Boaters are in for some changes on Lake of the Ozarks. As one of his final acts before stepping down as governor, Eric Greitens signed into law a bill that changes the fines for lifejacket and no-wake violations and implements new guidelines for creating no-wake areas in certain size coves for larger boats.

 Boaters are in for some changes on Lake of the Ozarks. As one of his final acts before stepping down as governor, Eric Greitens signed into law a bill that changes the fines for lifejacket and no-wake violations and implements new guidelines for creating no-wake areas in certain size coves for larger boats.

The new law will reduce the fines for lifejacket and no-wake violations, such as within 100 feet of a dock, to $25 with no court costs. The current cost is over $100.

The new fines will take effect once the bill becomes law in August.

The intent is to encourage citations for lifejacket and no-wake violations that are reasonable to make more of a boater education effort to emphasize the importance of lifejackets and slowing down in no-wake areas.

The portion of the law expected to draw the most interest is the section that will allow the Water Patrol Division to issue no-wake permits for coves that are 800 feet or less at the mouth at the main channel. The no-wake in those coves will only apply to larger boats, 40-foot or over in length. In order to issue the permits, residents in the cove will have to go through a petition process.

When that will happen is unclear. According to the water patrol division, there are a number of steps that will need to be taken before the state will start looking at issuing any new permits.

Water Patrol Division Capt. Matt Walz said the process could take several months, which is not unusual when it comes to developing new rules.
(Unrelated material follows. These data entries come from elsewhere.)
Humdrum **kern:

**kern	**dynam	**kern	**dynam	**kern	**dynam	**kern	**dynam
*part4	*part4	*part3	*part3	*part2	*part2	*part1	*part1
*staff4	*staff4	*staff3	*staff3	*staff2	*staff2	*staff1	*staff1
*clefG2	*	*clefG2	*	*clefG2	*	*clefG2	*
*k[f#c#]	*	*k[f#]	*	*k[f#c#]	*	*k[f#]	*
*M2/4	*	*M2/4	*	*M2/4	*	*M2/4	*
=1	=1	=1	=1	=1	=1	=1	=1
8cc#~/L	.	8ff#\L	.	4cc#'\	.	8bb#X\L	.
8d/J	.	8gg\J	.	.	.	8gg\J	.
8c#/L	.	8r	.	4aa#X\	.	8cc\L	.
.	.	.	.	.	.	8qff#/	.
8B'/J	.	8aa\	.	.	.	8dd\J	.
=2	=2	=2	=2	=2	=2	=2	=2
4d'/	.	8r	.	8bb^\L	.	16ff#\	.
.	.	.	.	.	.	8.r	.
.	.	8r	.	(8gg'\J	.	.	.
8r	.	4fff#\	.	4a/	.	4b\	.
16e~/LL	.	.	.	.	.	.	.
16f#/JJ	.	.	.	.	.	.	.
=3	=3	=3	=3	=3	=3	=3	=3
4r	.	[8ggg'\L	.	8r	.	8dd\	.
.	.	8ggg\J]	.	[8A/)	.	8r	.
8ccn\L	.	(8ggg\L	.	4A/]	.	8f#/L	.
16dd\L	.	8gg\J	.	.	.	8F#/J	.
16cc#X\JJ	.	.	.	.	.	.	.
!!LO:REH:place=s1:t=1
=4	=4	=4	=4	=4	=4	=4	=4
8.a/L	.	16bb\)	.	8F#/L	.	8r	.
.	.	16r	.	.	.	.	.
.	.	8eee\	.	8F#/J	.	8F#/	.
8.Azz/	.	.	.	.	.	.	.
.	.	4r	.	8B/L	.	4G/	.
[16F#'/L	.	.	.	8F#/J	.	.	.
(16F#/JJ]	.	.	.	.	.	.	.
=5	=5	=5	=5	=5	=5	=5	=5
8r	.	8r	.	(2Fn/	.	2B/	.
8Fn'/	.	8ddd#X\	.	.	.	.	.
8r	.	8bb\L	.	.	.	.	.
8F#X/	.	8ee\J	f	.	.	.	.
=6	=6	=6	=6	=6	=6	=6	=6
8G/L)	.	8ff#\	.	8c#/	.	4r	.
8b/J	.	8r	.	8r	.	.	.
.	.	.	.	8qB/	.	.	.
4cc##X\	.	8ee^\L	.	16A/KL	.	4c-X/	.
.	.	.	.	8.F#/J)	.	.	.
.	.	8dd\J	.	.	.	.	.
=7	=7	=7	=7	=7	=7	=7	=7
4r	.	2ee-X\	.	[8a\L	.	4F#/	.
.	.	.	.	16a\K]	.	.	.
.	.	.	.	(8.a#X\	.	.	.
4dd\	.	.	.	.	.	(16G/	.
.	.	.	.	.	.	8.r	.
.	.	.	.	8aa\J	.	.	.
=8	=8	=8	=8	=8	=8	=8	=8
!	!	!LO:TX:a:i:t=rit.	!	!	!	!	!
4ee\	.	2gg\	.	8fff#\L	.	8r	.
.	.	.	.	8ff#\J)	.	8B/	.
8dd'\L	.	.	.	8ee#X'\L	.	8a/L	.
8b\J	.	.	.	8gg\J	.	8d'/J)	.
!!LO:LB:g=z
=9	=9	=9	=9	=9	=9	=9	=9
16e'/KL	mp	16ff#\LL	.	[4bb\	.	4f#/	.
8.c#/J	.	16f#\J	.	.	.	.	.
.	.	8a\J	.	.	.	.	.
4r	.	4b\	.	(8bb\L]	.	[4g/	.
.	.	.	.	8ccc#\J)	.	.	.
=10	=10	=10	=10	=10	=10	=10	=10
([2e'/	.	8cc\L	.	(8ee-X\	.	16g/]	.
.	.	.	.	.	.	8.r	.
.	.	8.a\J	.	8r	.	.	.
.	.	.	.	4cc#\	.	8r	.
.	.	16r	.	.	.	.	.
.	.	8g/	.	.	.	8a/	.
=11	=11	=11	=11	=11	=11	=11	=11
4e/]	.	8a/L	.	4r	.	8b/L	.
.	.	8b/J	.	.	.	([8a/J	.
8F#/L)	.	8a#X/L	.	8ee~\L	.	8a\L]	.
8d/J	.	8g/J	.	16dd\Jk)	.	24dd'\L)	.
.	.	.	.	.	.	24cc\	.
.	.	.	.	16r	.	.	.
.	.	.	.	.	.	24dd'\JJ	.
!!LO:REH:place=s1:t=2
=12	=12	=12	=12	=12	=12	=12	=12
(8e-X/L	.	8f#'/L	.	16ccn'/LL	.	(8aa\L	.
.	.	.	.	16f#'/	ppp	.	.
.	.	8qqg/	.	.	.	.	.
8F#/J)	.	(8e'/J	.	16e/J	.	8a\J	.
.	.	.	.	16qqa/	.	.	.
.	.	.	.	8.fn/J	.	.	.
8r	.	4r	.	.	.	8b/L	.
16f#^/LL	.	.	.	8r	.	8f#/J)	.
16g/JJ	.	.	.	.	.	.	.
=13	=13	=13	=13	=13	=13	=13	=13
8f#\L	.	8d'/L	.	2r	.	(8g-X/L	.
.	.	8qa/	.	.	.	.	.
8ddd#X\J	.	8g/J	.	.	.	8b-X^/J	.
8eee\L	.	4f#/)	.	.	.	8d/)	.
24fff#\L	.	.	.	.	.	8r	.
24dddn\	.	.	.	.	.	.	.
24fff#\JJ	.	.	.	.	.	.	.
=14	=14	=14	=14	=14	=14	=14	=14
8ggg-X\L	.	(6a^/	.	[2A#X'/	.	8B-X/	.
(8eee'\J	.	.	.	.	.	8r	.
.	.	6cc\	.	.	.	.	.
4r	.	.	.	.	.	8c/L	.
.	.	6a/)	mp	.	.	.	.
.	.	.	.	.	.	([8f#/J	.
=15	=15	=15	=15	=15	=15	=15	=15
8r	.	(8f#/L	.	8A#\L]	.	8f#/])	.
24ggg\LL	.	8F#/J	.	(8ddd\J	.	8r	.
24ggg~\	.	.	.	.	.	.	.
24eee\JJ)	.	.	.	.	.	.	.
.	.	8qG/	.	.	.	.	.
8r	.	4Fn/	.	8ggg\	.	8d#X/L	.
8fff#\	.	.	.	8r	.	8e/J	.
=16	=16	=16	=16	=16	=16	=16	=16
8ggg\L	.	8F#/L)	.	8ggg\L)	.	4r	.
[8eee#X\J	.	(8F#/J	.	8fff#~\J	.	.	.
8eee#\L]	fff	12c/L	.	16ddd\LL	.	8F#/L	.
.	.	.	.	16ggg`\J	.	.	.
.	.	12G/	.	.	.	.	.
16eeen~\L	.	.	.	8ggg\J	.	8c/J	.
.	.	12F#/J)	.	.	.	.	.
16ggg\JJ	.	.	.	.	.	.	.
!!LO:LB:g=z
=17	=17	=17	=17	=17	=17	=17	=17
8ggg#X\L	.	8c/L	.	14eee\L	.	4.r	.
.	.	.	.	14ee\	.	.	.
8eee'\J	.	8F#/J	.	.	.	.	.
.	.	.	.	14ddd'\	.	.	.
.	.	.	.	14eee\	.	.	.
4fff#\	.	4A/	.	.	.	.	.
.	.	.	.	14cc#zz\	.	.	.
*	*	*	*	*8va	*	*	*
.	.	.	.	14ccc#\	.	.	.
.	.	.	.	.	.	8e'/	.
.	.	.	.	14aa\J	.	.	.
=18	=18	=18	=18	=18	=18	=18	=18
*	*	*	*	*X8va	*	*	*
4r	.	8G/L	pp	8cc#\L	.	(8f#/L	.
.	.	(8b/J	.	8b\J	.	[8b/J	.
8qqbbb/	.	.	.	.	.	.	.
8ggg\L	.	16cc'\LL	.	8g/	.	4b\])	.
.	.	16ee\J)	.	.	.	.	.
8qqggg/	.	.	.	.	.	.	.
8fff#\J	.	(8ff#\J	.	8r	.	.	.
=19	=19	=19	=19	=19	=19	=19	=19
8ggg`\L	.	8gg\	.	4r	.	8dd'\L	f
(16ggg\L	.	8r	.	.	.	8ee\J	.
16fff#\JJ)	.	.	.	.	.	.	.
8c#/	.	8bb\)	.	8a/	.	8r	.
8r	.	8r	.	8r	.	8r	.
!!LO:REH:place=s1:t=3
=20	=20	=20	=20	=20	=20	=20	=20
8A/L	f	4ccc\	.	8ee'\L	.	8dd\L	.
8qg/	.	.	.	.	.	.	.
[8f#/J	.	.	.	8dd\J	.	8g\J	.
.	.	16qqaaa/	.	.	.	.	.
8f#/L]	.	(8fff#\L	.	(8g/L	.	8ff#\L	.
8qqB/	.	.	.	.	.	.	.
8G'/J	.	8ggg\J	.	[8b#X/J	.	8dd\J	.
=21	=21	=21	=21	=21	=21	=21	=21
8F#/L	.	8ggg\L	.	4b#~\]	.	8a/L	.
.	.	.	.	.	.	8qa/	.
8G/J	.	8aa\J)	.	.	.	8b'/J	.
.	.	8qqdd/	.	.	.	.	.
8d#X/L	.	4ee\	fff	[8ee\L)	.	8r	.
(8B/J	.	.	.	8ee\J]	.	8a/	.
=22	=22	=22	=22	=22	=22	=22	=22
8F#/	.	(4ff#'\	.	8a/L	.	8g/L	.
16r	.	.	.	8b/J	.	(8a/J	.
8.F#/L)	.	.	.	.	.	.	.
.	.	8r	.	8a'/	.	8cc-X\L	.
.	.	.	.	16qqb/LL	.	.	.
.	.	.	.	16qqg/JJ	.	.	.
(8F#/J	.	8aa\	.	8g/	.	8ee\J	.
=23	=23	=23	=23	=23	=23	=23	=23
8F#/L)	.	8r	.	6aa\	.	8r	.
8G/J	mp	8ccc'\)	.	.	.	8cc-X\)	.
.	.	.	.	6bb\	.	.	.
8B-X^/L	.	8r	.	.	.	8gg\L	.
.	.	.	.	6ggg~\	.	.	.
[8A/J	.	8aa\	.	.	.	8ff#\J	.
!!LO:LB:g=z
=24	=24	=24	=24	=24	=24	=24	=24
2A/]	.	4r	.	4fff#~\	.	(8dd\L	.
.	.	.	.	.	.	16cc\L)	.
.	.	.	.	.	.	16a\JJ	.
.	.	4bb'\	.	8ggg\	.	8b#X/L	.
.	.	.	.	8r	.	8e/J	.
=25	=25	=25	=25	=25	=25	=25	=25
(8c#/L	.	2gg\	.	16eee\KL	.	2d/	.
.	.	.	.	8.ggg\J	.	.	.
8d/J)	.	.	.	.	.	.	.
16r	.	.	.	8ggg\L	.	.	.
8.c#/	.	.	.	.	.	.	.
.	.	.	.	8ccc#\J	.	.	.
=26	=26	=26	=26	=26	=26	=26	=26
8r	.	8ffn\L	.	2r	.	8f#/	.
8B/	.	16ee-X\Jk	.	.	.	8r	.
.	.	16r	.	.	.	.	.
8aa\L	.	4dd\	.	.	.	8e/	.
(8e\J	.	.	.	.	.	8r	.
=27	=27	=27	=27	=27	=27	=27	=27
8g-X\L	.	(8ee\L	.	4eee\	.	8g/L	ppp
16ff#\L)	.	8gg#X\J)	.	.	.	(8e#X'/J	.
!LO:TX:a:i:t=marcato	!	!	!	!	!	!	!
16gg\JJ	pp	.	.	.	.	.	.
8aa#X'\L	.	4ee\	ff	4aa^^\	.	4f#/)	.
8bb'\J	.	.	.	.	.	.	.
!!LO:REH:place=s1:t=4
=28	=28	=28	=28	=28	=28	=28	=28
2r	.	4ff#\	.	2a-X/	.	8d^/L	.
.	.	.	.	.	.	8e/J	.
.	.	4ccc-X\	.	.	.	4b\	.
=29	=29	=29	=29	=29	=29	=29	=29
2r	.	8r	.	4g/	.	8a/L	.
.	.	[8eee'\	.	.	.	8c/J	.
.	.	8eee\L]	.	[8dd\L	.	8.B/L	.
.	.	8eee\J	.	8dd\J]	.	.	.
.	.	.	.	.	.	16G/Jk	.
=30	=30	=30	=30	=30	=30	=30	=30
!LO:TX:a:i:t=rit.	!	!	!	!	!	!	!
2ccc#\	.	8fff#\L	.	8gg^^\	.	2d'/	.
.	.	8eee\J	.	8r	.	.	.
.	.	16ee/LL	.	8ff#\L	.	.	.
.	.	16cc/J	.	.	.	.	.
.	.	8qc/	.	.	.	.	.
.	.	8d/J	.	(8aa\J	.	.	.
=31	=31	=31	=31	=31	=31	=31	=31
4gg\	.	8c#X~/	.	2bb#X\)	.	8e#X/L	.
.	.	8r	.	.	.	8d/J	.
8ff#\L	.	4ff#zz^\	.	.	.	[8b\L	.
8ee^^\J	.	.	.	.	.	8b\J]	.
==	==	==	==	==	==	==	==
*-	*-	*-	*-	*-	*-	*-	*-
“The amendment to RSMo 306.125 (the new no wake cove legislation) requires rules to be promulgated by the Department of Public Safety,” he said.  “No action can be taken on this new law until those state rules have been created and approved through the code of state regulations process. The rules are needed to provide the details on how these applications would be processed and how such coves would be marked.”

Walz said once the rules are finalized, the water patrol division will begin implementing the process. He said it is too soon to say if the water patrol division will continue the practice of holding public hearings before issuing permits for the no-wake requests but, at this point, it is most likely.  

About the law:

House Bill 2116, introduced by Rep. Robert Ross (R-District 142), was passed by the Missouri House and Senate. The original bill was aimed at exempting certain types of vessels from provisions prohibiting passengers from riding in certain areas of a motorized boat. Specifically the exemption applied to certain vessels propelled by outboard jet motors operating on non-impounded waterways from the passenger seating, guard and rail provisions.

The legislation was amended to include portions of HB 1591, introduced by Rep. David Wood (R-District 58). The portions of Wood’s bill included in the amended version of HB 2116 reduce certain fines and address no wake provisions in certain coves for boats 40-foot long or larger.